Is Bipolar Disorder Overdiagnosed in Children and Adolescents: A Virtual Debate

Kiki Chang, MD; Gabrielle Carlson, MD; Stephen M. Strakowski, MD


September 10, 2010

In This Article

A Multidimensional Approach to Diagnosis?

Dr. Chang: I agree -- but without good biologic markers it is hard to come up with a nuanced diagnostic algorithm. However, perhaps to satisfy the developmental piece, and the spectrum of severity and phenotypes that exist, we could use a staging mechanism as they do in cancer. But this would entail a more longitudinal naturalistic study of BD evolution. For now I always say BD is simply the DSM-IV criteria -- because that is how "we" defined it. But to really understand how what we now call BD is related to what Gaye refers to as Cade's disease, we need a much more nuanced and dimensional approach, including probably genetics, brain markers, family history, and careful elicitation of symptoms, including some outside the DSM-IV criteria.

I agree with Gaye regarding differences between a structured interview like the K-SADS and a clinical interview. Yet, I feel that the K-SADS is not only adequate, but also necessary for a research-based diagnosis of BD. I do not think that is perfect, but given the way BD is currently defined, I feel that it is necessary to attempt to speak the same language across research sites and to inform clinical care. While it is true that still different sites may interpret K-SADS questions differently and use different "anchors," I feel it is still more homogenous and standardized than what happens in the community when practitioners diagnose BD in children. In my clinical practice it is different, as I have integrated more subtle considerations into my diagnosis -- mostly considerations that I can't even describe here due to their abstract form. But to be true to the research field, I try to remove those abstractions for the research diagnostic process. Until we have a better way, then I feel this is the hand we were dealt and adding our own opinions potentially misrepresents the research and makes cross-site comparisons less meaningful.

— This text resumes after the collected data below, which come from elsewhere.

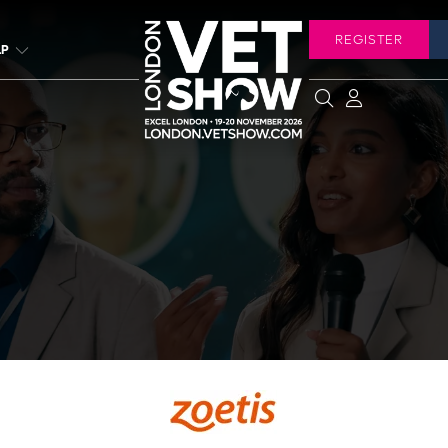
REGISTER
LP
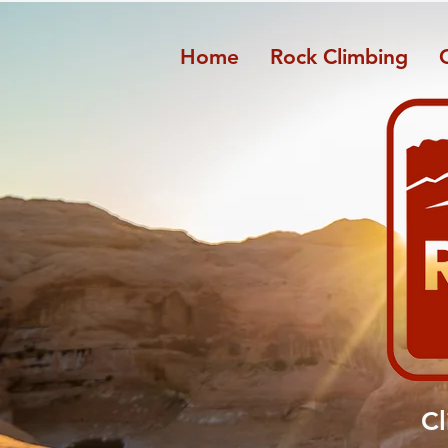
Home
Rock Climbing
​C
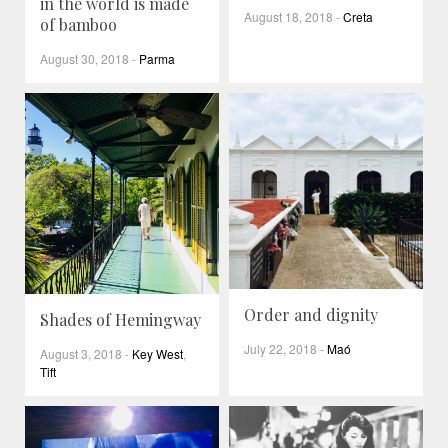
in the world is made
August 18, 2018
-
Creta
of bamboo
August 30, 2018
-
Parma
Order and dignity
Shades of Hemingway
July 22, 2018
-
Maó
August 3, 2018
-
Key West
,
Tift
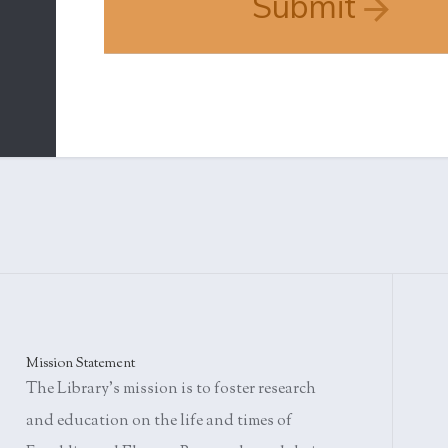
Submit
Mission Statement
The Library's mission is to foster research
and education on the life and times of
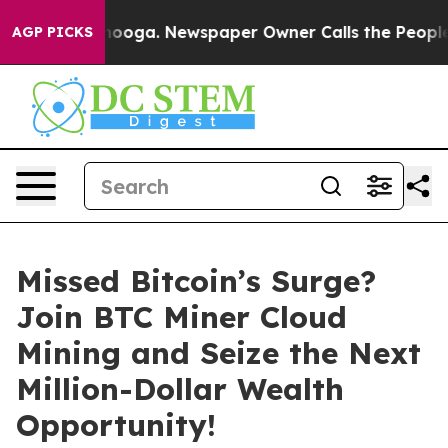
Chattanooga. Newspaper Owner Calls the People Abrup
AGP PICKS
Missed Bitcoin’s Surge?
Join BTC Miner Cloud
Mining and Seize the Next
Million-Dollar Wealth
Opportunity!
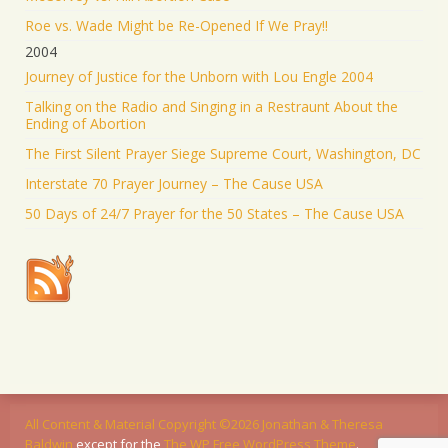
Roe vs. Wade Might be Re-Opened If We Pray!!
2004
Journey of Justice for the Unborn with Lou Engle 2004
Talking on the Radio and Singing in a Restraunt About the
Ending of Abortion
The First Silent Prayer Siege Supreme Court, Washington, DC
Interstate 70 Prayer Journey – The Cause USA
50 Days of 24/7 Prayer for the 50 States – The Cause USA
All Content & Material Copyright ©2026
Jonathan & Theresa
Baldwin
except for
the
The WP Free WordPress Theme
.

Clinically I also do this all the time -- I tolerate and share the ambiguity with parents and children. For research purposes, I feel it is, as I wrote above, necessary to have less tolerance for ambiguity unfortunately.

Dr. Carlson: I'd like to put off TDD-D for a minute and address Kiki's PDD comment. I agree with you Kiki. Many of the "bipolar" kids are PDD-like kids. They used to be carried under the "minimal brain dysfunction" category. Or, we used to not ask all of the questions we ask now. I reviewed the 100 UCLA cases that I saw in 1976 for my K-award equivalent a while back for the fun of it and there were several I diagnosed with anxiety disorders that I would now call Asperger's syndrome. I don't know if there are more of these kids now. I see more of them because they are the ones who see me with charts that weigh more than I do. We have a "blind man and elephant" phenomenon according to our referral biases. But, it sure does feel like there are more of them, and DSM is not helping us parse those kids so we'll never know much about them. Jean Frazier and I did a Journal of Clinical and Adolescent Psychiatry special issue (June, 2005) on them several years ago.

By the way, some of those kids made it into our Suffolk County Mental Health Study database. They were just as muddy diagnostically in adulthood as they are in childhood.[8]

Dr. Chang: Yes, I remember that issue and the problem has not disappeared, just increased. I really do feel we are now seeing a wave of atypically developing kids, who have mood dysregulation, a bit of ADHD symptomatology, and PDD-like social deficits and sensory sensitivities. Why? Genetic and environmental interactions is the easy answer, but determining what genes and what environmental factors might be contributing is the tough part. I for one believe in environmental toxins as a significant, although difficult to prove, cause. I wonder Gaye, if you took those 100 cases now, would they look different? More severe? More PDD-like as you mention? Or is it partly that the way we perceive these kids has changed, not the kids themselves? I firmly believe it is not just that.